There is an extremely insightful book called "Good Sex Illustrated" which was written in the 1970s in France. It's about the contents of sexual education materials produced for young people. In the 1970s, America was seen as progressive and sexually enlightened. France was seen as puritanical and provincial (my how the times change, eh?). In order to try to overcome this childish fear of sex, the French government had produced a series of sexual education books, different books for different age groups, from elementary school through to materials aimed at adults. The book reviews these "progressive" and "liberal" materials.
One of the insightful observations was that children are never given photographs of what the human body looks like at the age they are. There are sometimes photographs of full-grown adults, but the majority of materials which are supposed to teach children genital anatomy are abstract line drawings. This serves to give the children no way to determine if they are normal or not (the most common concern of children due to their total lack of experience seeing what others look like nude) and makes the concept of genitalia and sex foreign to them, preventing (intentionally) them from understanding that the materials are teaching them about themselves.

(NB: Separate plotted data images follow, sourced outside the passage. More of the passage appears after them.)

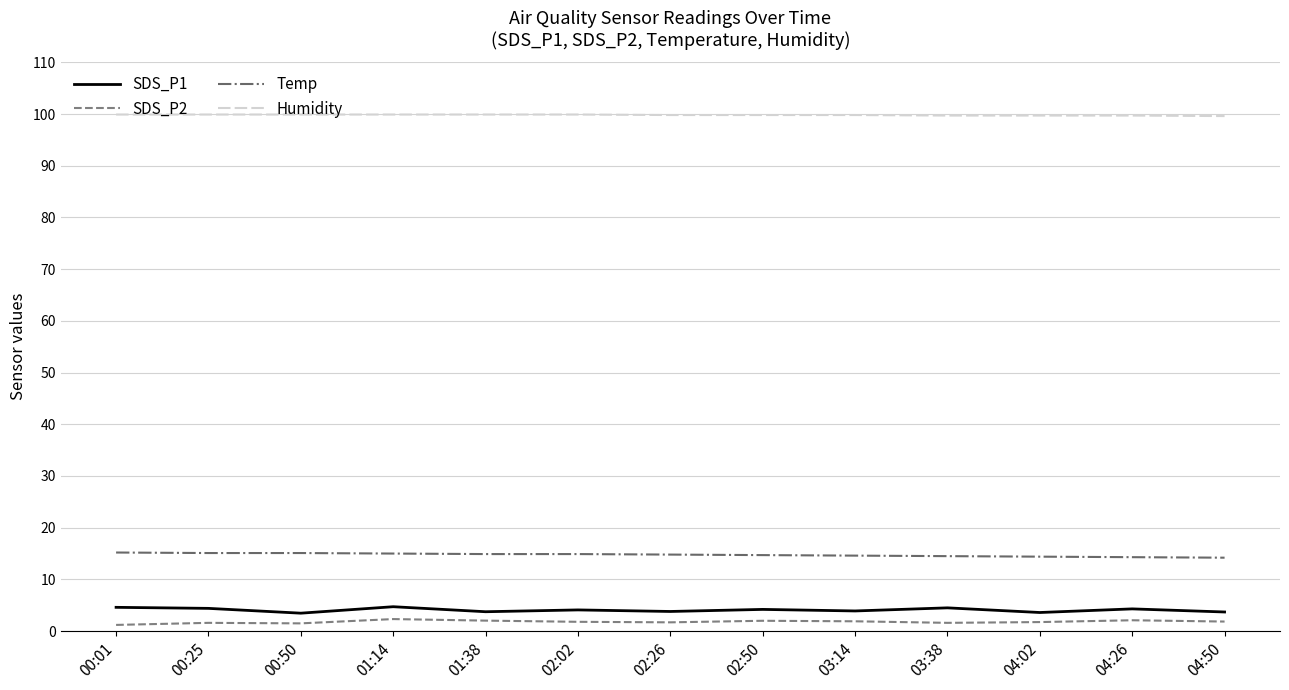

Which series has the largest total across all categories?

Humidity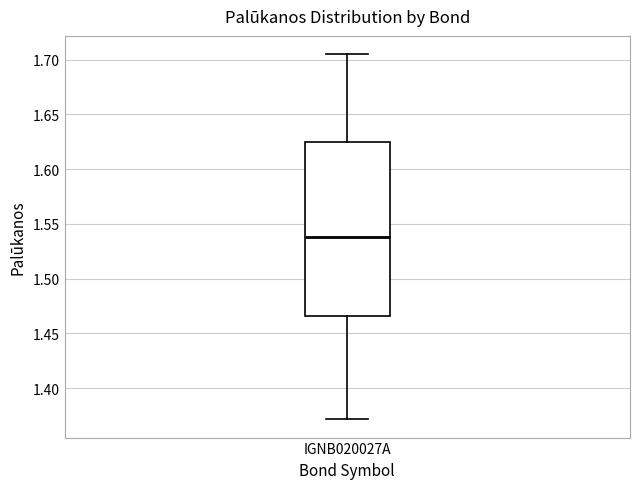

Transcribe this box plot: give where the median line is, the range the box spans, and where the two whiskers end, as read against the y-axis. The values are not printed on the chart, so give them approximately, as read against the axis.

median 1.540, box 1.465 to 1.625, whiskers 1.370 to 1.705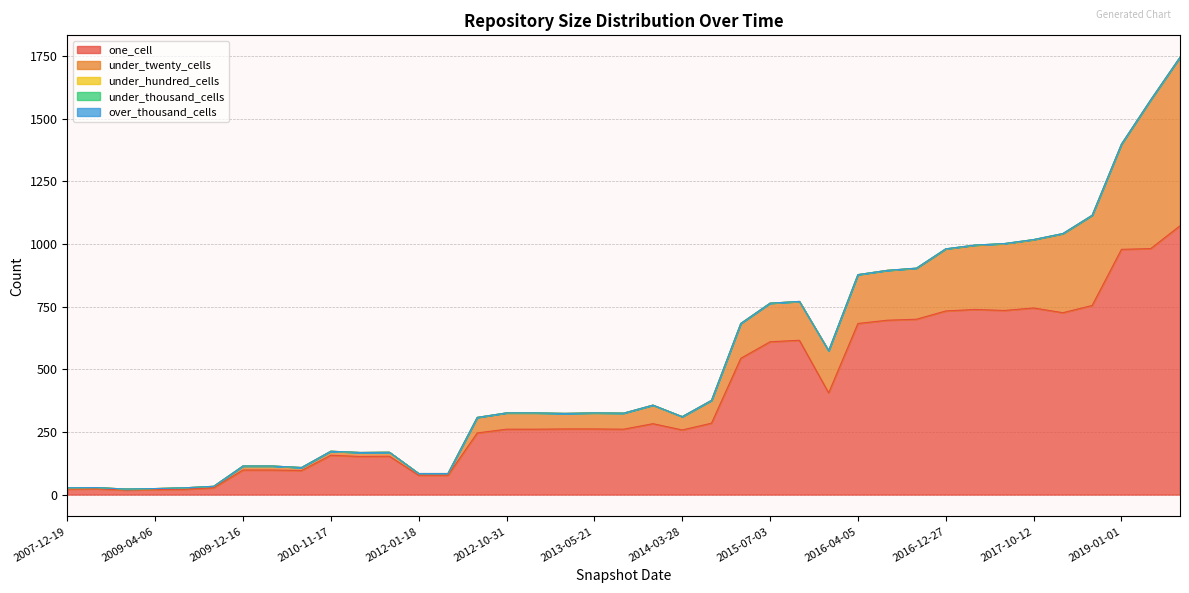

How many data points does each series have?

39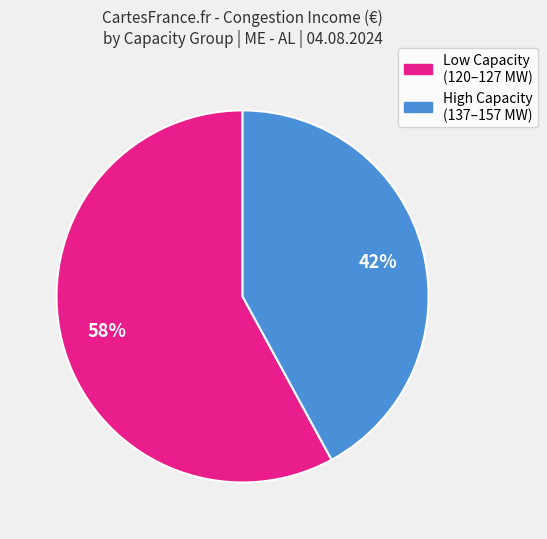

Is there a majority slice in this chart?

Yes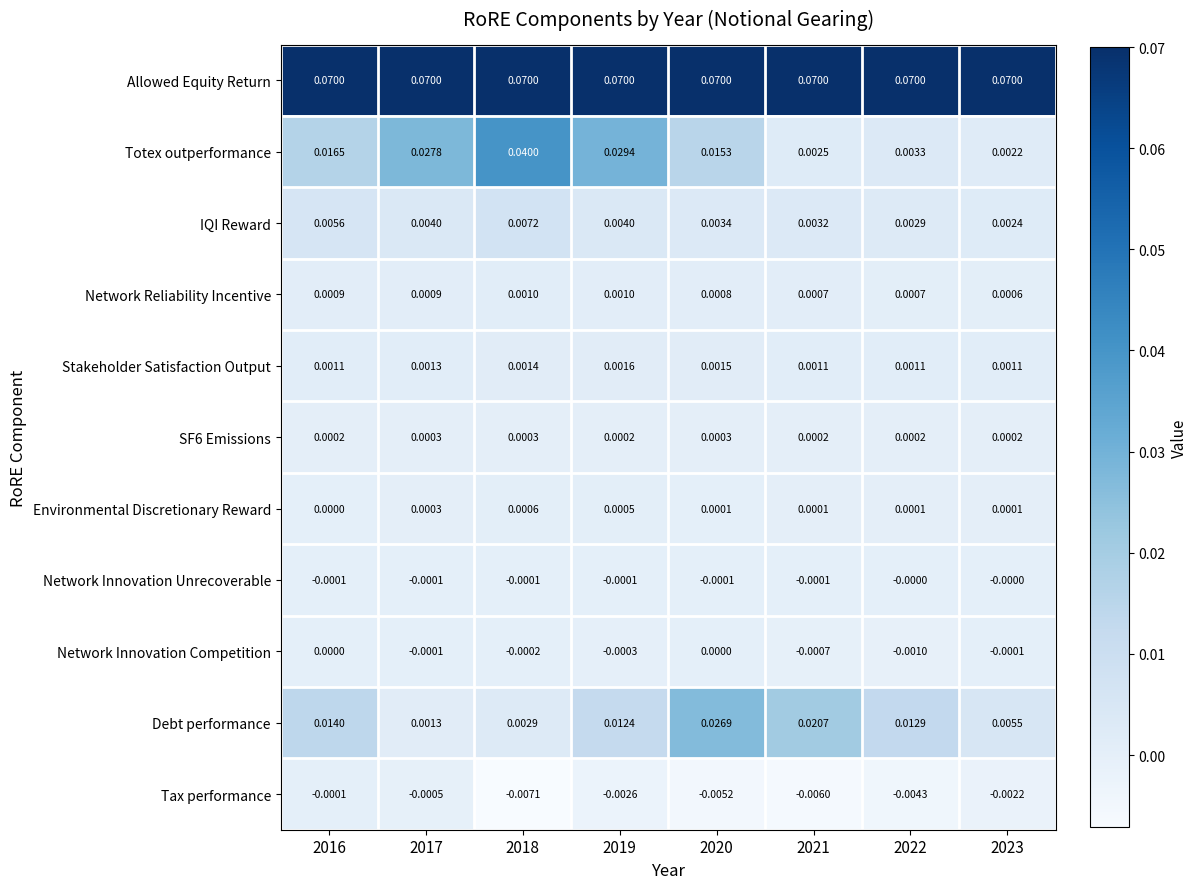

Which series has the largest range (max minus min)?

Totex outperformance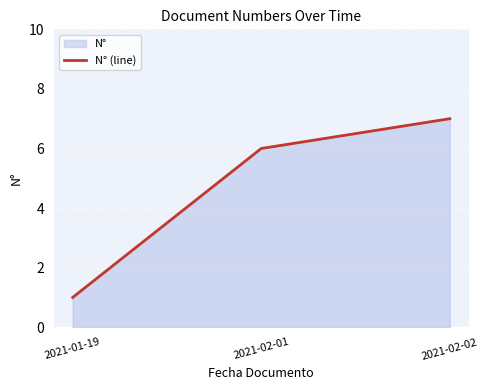

Reading left to right, transcribe all the data shown in this chart.

2021-01-19=1	2021-02-01=6	2021-02-02=7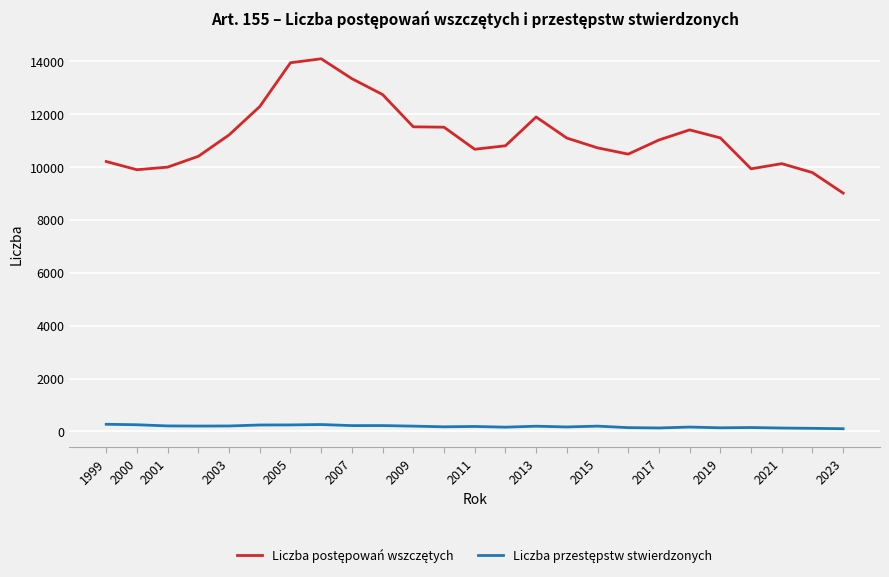

What is the maximum value shown in the chart?

14072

As Joe has her first sexual experience, we see the abstract digits presented. And while the digits, which might represent the abstract and unrealistic depictions of sex provided to Joe in "educational materials" (like the book she was reading in her fathers office which was, likewise, line-drawings and text - useless at conveying the visceral truths of sex), count up, we're shown the reality of sex behind them. Physical, sensual, and anything but the lies of line drawings and distillations of sexuality into 'arousal, climax, refractory period'. Joe is entirely unprepared for her first experience. Despite her curiosity driving her to read medical books, whatever education she's received in school, and whatever she has picked up from society at large, she didn't know what to expect.